Image 2-18-19 at 9.36 AM.jpg
 

KenH

Well-Known Member
#12
Looks good - I've played around with Fusion some, but not enough to really get 3D out of it. Good work, and YES I'd be interested in seeing how to make the tool paths and export to gcode. What CNC program are you using? I know about Mach4, and use LinuxCNC for my work.
 

Sean Jones

Well-Known Member
#14
Cool stuff. I've played with AutoCAD LT a bit...but not enough to really do much with it. Plus I can't afford a personal copy. Fusion 360 is a good tool from everything I've seen. Your work with it is very good.
 
#15
For making the scales I made another sketch (maybe not necassary), projected in the circumference of the handle and the holes. Then I drew the front of the scales. Image 2-19-19 at 8.56 PM.jpg
Next I extruded the scales. This time I just did a single side extrude up from the origin plane, the same plane the knife outline sketch is on. I made the holes have an 82 degree countersink. Then I put a fillet on the perimeter. Image 2-19-19 at 8.58 PM.jpg
 
#16
This looks a little too plain and simple, though I did make set of scales like this and they were pretty comfortable. I decided to add a slight curve to the sides of the scales. I did more constructions planes and sweeps. Not a massively contoured scale, but I think it will be a little nicer than without the sweeps.
Image 2-19-19 at 9.21 PM.jpg
 
#17
Next I'll show the designing of the fixture plate for the blade. I sketch out some stock and some holes in the stock for locating pins and 1/4-20 screws to hold it down.
Image 2-19-19 at 9.08 PM.jpg
Then extrude that out, so that it looks like what I want the stock to be going onto the fixture. I'll do the locating holes, screw clearance holes and skeletonize the handle on an "OP 0" where I just put the bar stock in the vise. Image 2-19-19 at 9.10 PM.jpg
 
#18
Next I'll sketch up the fixture plate. I'll use a piece of 1x6x12 aluminum. I project the holes onto the fixture plate sketch, then draw a line down the middle of the fixture plate and mirror all of the holes onto the other side of the plate for flipping the blade over. The hole in the center of the fixture plate sketch will be for locating or zeroing the fixture once on the machine.
Image 2-19-19 at 9.11 PM.jpg

I made a construction line along the same center line of the fixture plate sketch so that I can mirror the blade and the blade stock.

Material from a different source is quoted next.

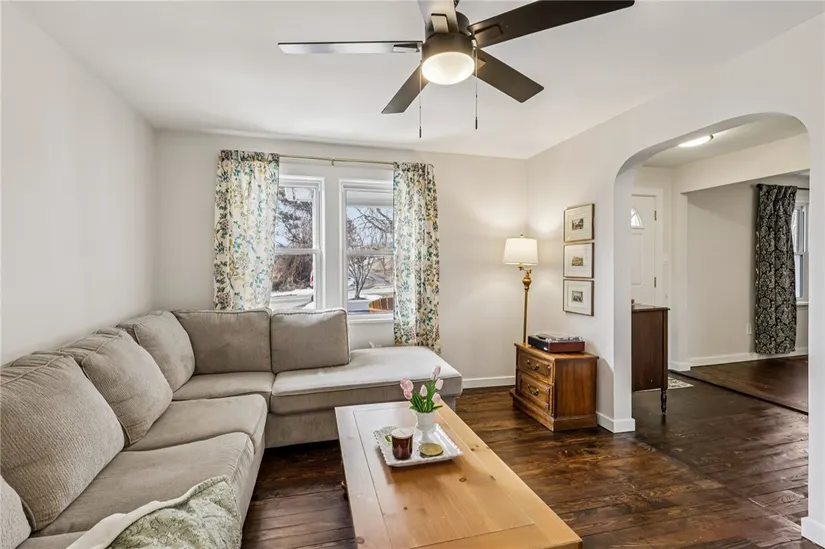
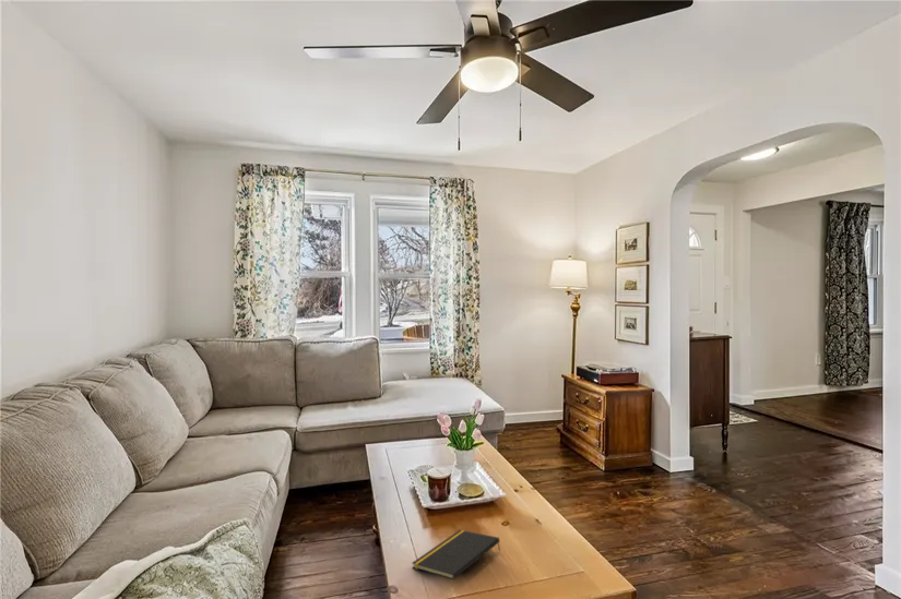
+ notepad [412,529,501,580]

Image 2-19-19 at 9.13 PM.jpg
 
#19
Then extrude that out and make it a new component. I should have mentioned that it seems to be best to make the scales and blades independent components. The blade fixture and scales fixture will be individual components as well.

For this extrude, I used an "offset plane" which allows you to start the extrusion, in this case, lower than the plane the sketch is on. The sketch plane is in the center of the blade. It is a .156 blade, so offset down in Z by half of that, .078. So now the model of the blade will sit right on top of the model of the fixture plate.
Image 2-19-19 at 9.14 PM.jpg
Image 2-19-19 at 9.15 PM.jpg
 
#20
I also made a fixture for the scales, basically the same process. I did set the scales up on a raised boss I guess you'd call it. That way when I machine it, I can use a ball mill to hit the sides of the scales, because I can have the ball portion below the bottom of the scale. That will probably be more clear when I get to the CAM portion.